– Так и писать? – жалобно спросил Антон, боясь обернуться.
– Да, прям так и пиши, – гортанным басом велело чудовище.
Оно сидело в тени в дальнем углу комнаты, куда свет от настольной лампы едва доставал. Пока писатель исправлял ошибки, чудовище съело горячие пельмени, а теперь лениво равняло напильником когти, при этом выстукивая жвалами популярные ритм, словно это барабанные палочки.
Антон хотел было возразить что-то про саспиенс и правила жанра, но коснулся щеки со свежим фингалом и резко передумал. Положил руки на клавиатуру и с тяжким вздохом напечатал:
«По его гладко выбритой, просушенной от пота спине пробежала бригада из десяти мурашек в касках и сандалиях.

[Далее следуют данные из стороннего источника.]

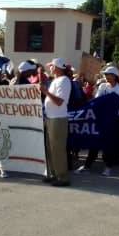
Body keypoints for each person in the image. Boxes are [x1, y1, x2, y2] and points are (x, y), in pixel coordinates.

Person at [77, 65, 119, 176]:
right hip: (101, 118)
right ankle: (87, 166)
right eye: (105, 75)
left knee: (109, 144)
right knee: (95, 142)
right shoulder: (103, 86)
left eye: (108, 75)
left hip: (114, 120)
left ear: (115, 76)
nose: (106, 77)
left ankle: (108, 167)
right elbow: (98, 100)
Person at [41, 58, 72, 187]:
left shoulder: (64, 81)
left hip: (58, 118)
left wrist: (45, 91)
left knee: (57, 149)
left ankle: (62, 177)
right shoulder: (56, 80)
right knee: (49, 148)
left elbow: (59, 102)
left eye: (52, 66)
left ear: (58, 68)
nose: (50, 68)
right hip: (50, 117)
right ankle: (53, 173)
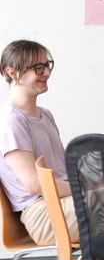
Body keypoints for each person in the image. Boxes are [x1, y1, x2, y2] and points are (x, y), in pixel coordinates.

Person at [0, 40, 79, 246]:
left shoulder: (46, 115)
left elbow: (64, 165)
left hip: (63, 201)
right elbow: (34, 184)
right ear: (13, 73)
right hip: (43, 213)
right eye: (38, 67)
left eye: (47, 65)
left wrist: (96, 181)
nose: (47, 72)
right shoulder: (11, 120)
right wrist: (84, 188)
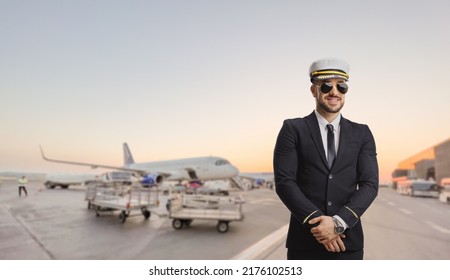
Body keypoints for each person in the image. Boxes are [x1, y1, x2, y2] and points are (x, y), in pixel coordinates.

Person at [273, 58, 378, 260]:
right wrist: (319, 225)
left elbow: (370, 184)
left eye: (341, 86)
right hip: (304, 243)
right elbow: (285, 182)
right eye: (326, 85)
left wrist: (338, 223)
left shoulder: (362, 133)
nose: (334, 91)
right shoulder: (292, 129)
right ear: (314, 90)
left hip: (347, 243)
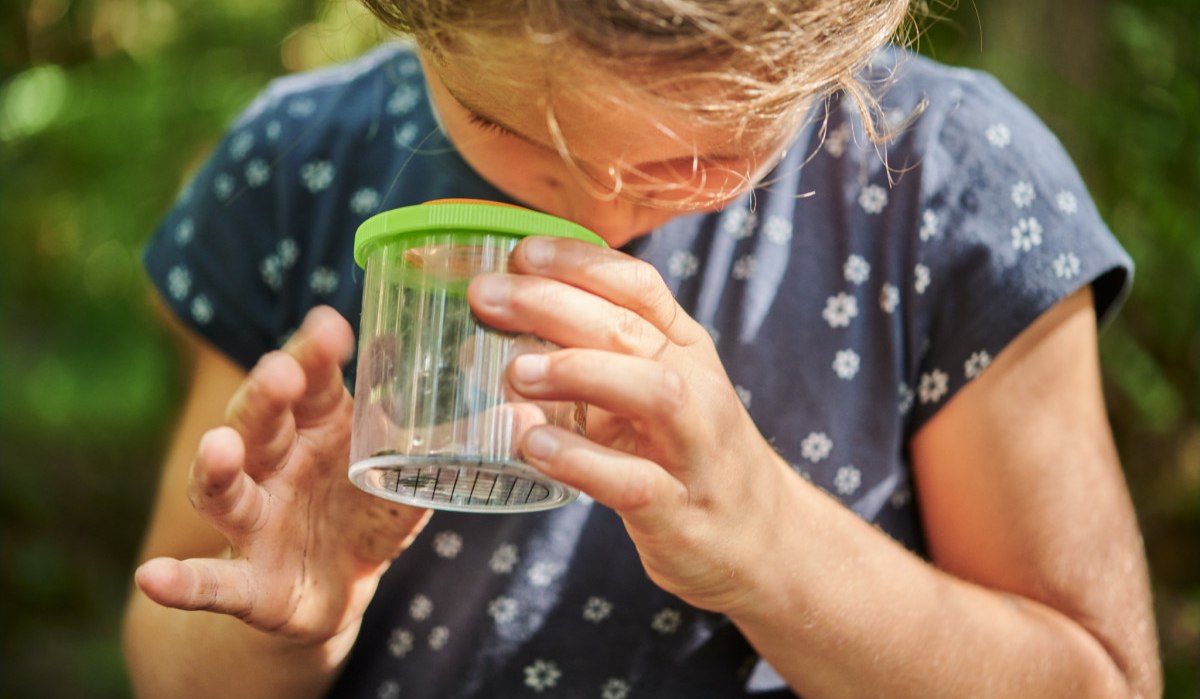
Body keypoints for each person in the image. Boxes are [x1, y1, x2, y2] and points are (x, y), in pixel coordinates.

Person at [121, 1, 1162, 697]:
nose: (597, 208)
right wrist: (298, 617)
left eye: (700, 156)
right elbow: (170, 659)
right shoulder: (299, 166)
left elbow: (1101, 681)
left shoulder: (951, 189)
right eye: (504, 124)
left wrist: (772, 544)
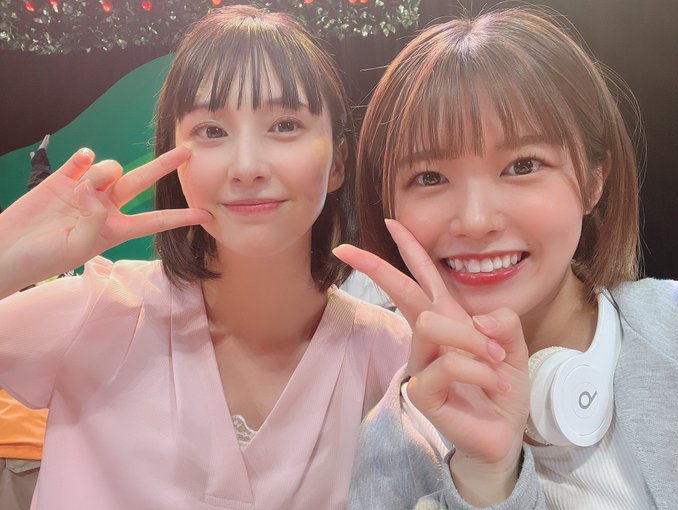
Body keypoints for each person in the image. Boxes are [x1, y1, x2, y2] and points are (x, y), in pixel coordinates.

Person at [0, 6, 410, 509]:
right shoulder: (99, 313)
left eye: (285, 124)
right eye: (212, 131)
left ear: (339, 162)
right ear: (173, 157)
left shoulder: (394, 360)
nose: (247, 166)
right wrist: (6, 259)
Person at [334, 7, 678, 509]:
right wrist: (486, 477)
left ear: (594, 179)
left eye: (523, 165)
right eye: (429, 177)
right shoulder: (389, 450)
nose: (475, 221)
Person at [0, 134, 55, 510]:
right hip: (24, 448)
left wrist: (40, 168)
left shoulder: (45, 279)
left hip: (30, 449)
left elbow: (44, 219)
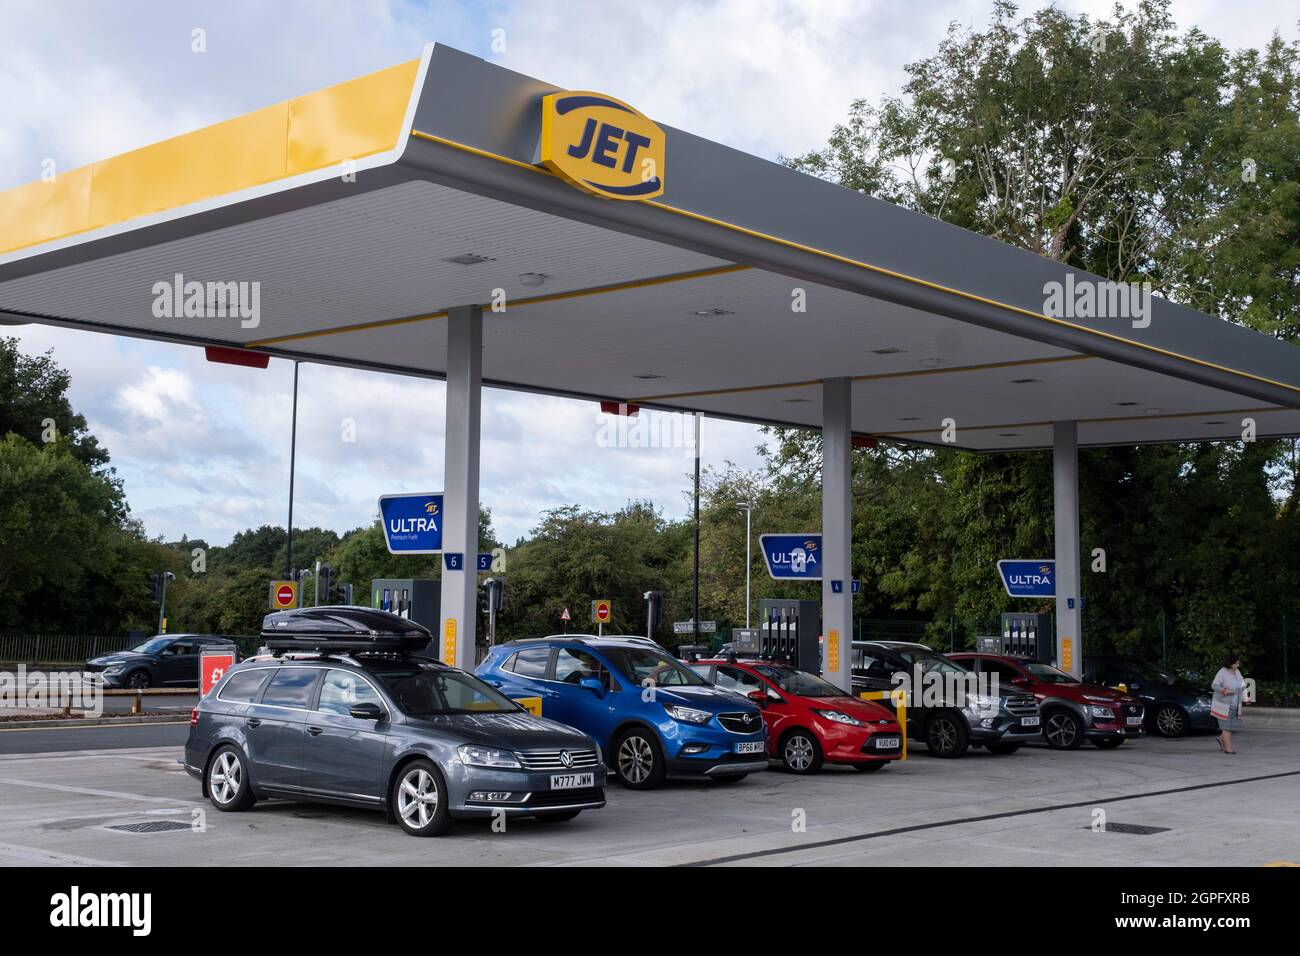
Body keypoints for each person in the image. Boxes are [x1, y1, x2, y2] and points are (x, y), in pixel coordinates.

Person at [1211, 653, 1245, 753]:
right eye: (1236, 663)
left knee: (1232, 726)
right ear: (1230, 664)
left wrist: (1244, 691)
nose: (1238, 665)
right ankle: (1228, 749)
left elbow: (1241, 683)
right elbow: (1214, 686)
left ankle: (1221, 739)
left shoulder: (1237, 671)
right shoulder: (1222, 673)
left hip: (1235, 704)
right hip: (1224, 704)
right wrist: (1226, 691)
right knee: (1226, 727)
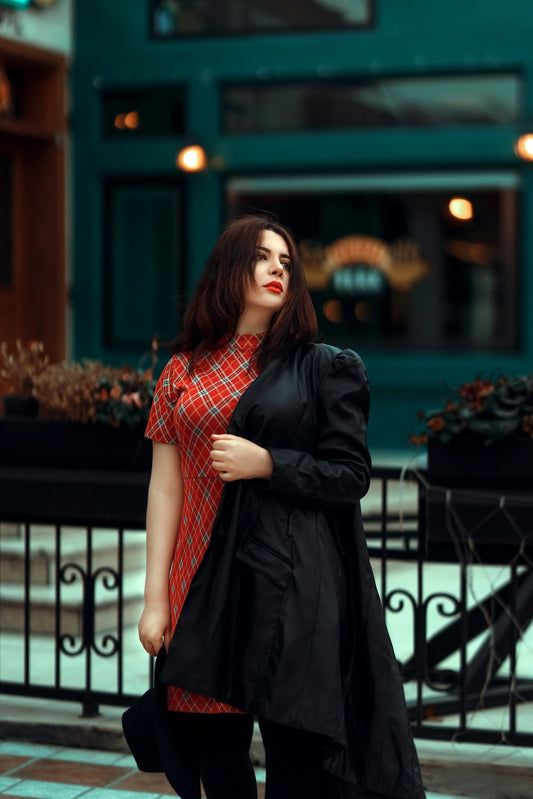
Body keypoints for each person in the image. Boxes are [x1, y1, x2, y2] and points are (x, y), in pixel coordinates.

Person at [136, 214, 426, 799]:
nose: (277, 269)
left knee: (295, 756)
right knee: (215, 756)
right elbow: (165, 487)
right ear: (227, 270)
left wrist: (268, 463)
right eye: (262, 257)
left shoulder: (320, 368)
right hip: (199, 581)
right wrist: (155, 597)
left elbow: (351, 476)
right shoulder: (181, 370)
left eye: (286, 261)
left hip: (281, 583)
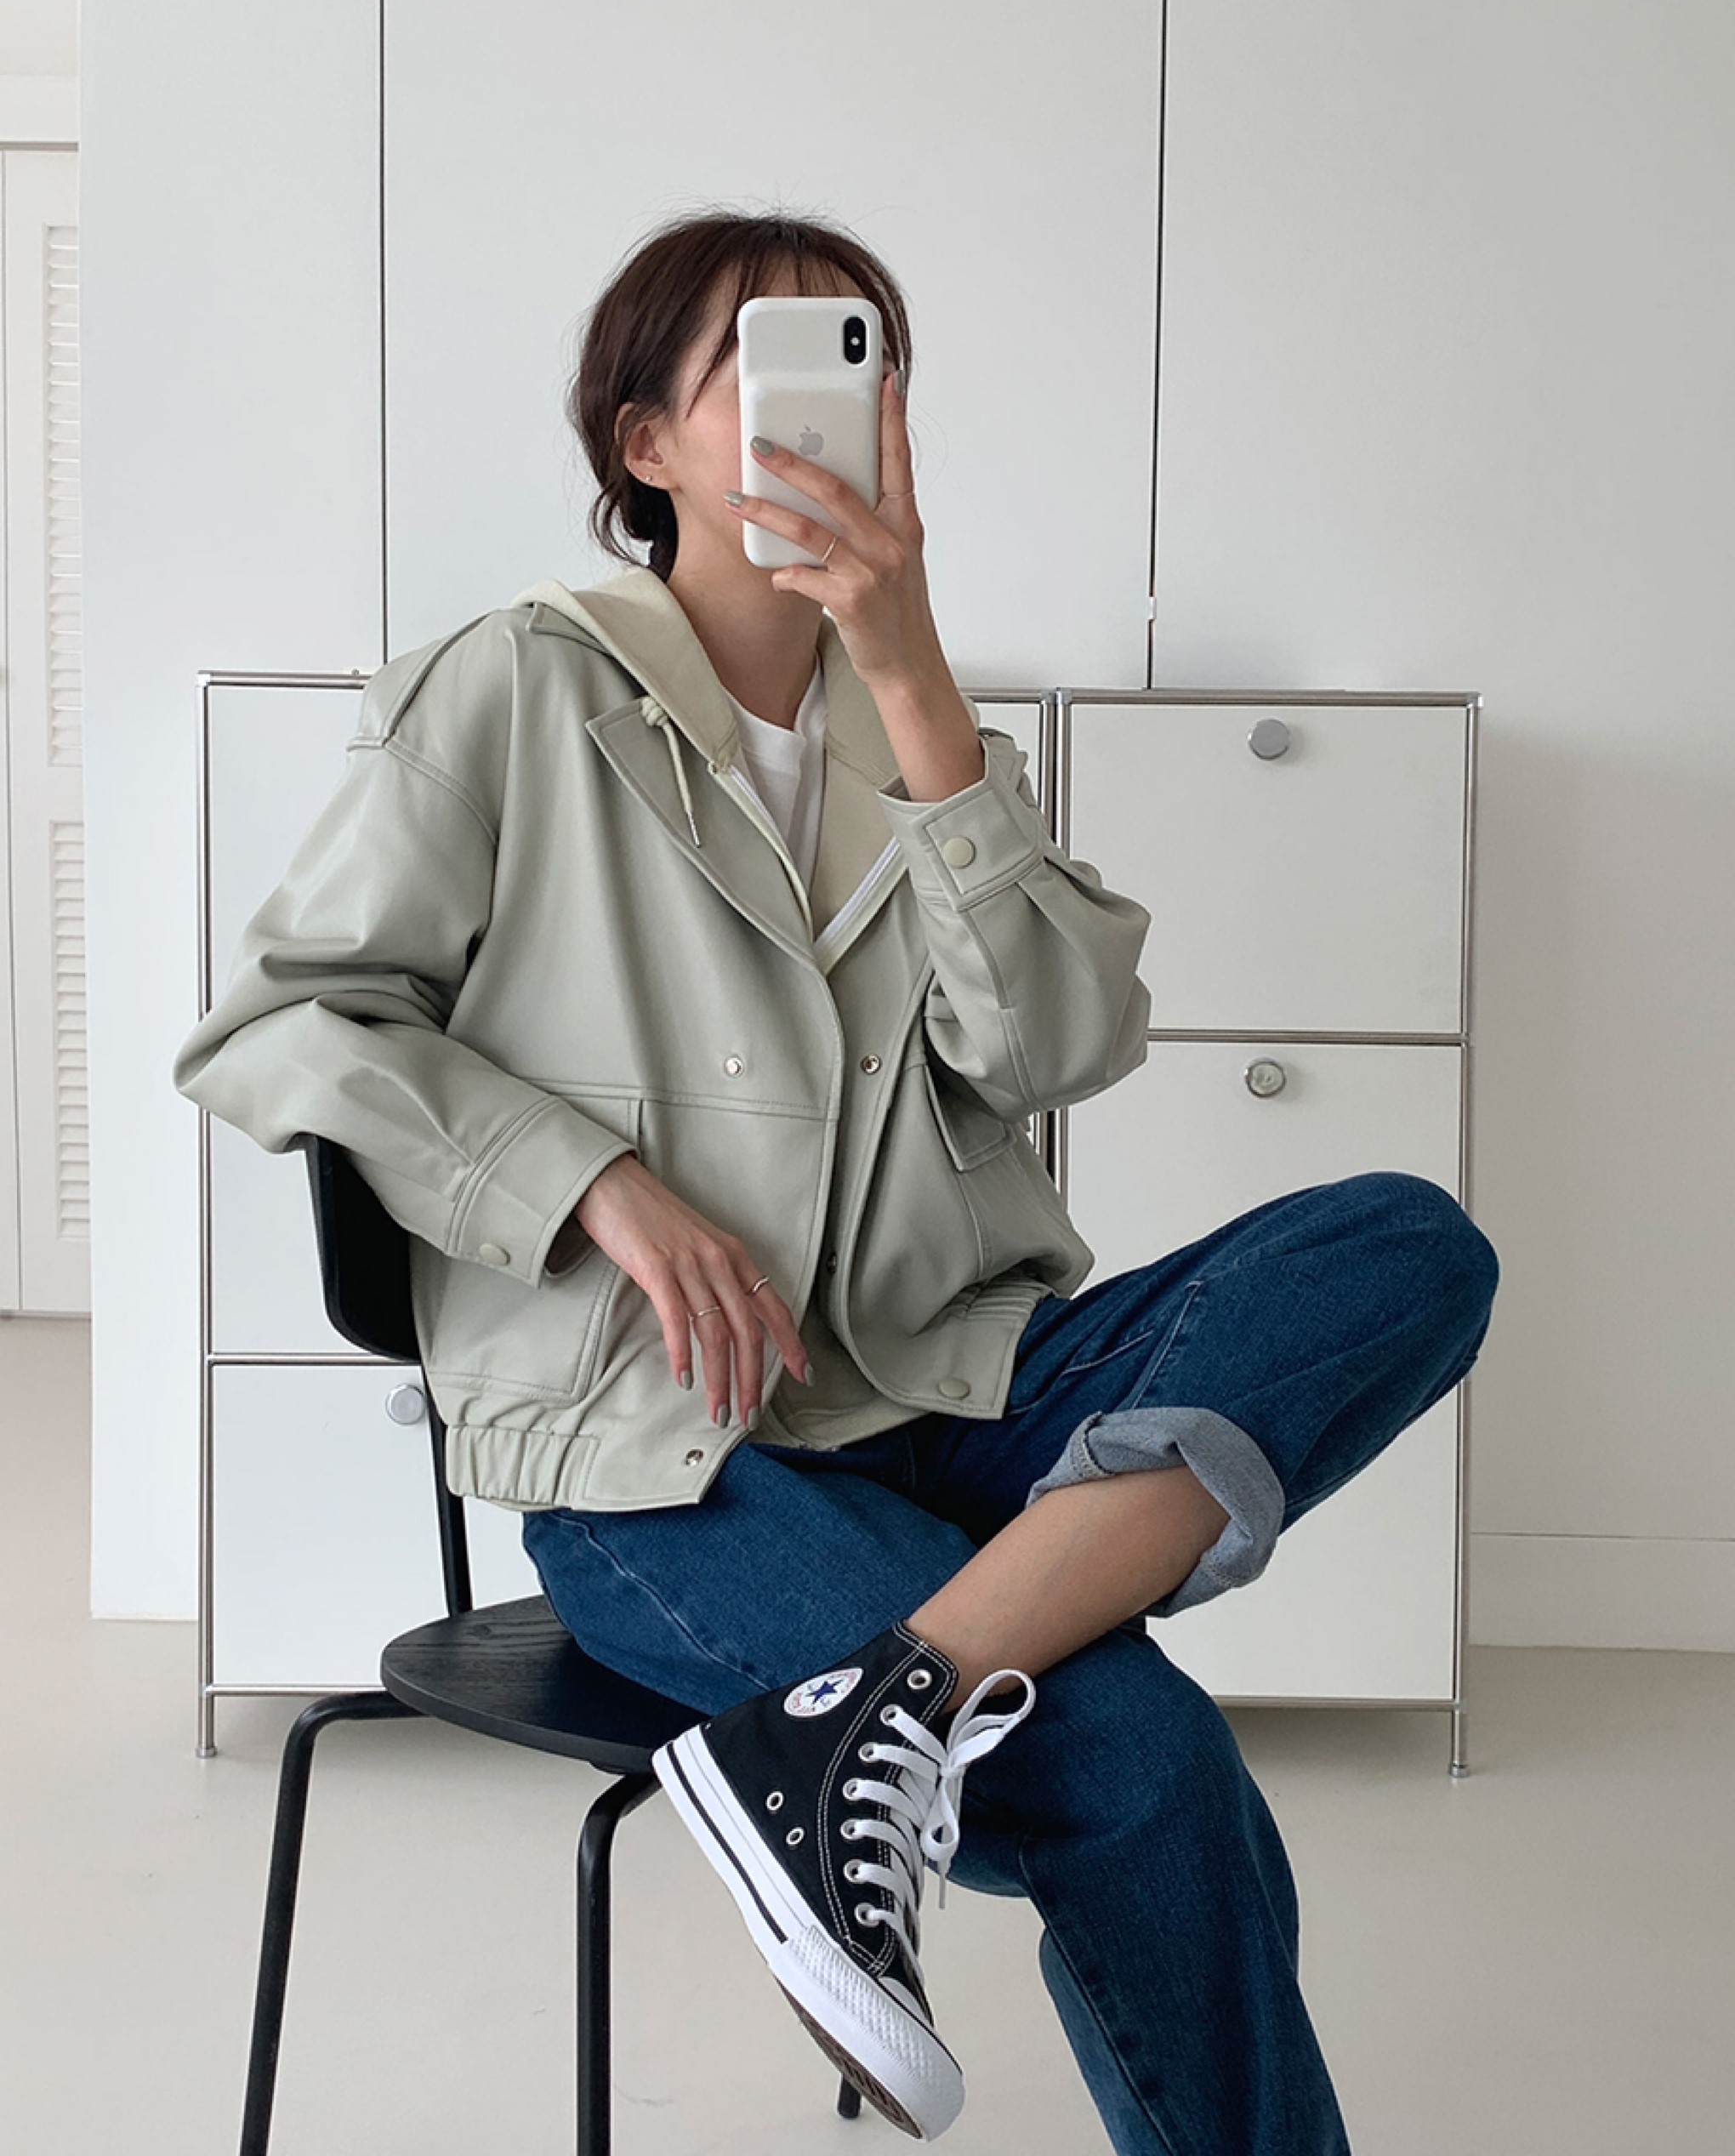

Они делали перерывы каждые несколько сантиметров и отдыхали в кондиционируемых помещениях, где можно было посидеть и выпить свежей воды.
Сердце колотилось бешено, но пределах ста двадцати ударов в минуту, не срываясь в аритмию, стенокардию и прочие нарушения сердечного ритма. А врач-терапевт, что стоял поблизости, регулярно замерял артериальное давление.
Зубы, защищённые каппой, негромко залязгали. А когда чудовище подошло ближе, то и вовсе сжались до… Просто сжались с нагрузкой, не превышающей двенадцати атмосфер. На всякий случай стоматолог, что стоял рядом с врачом-терапевтом, осмотрел дёсны и…»
Дописать Антон не успел. Услышал прямо за спиной тяжёлое зловонное дыхание и зажмурился в ожидании удара.
– А последнее предложение ты зачем написал? – недовольно пророкотало чудовище. – Отставить самодеятельность.
– Мне что… – Антон нервно сглотнул и дрожащим голосом произнес: – Мне опять переписывать? Да?
Чудовище заколебалось. Оно слегка приоткрыло занавеску, выглянуло на улицу и поморщилось при виде предрассветного неба.
– Ладно, пусть будет. Добавь там для чудовища красивую самку и заканчивай. И не забудь, все жили долго и счастливо.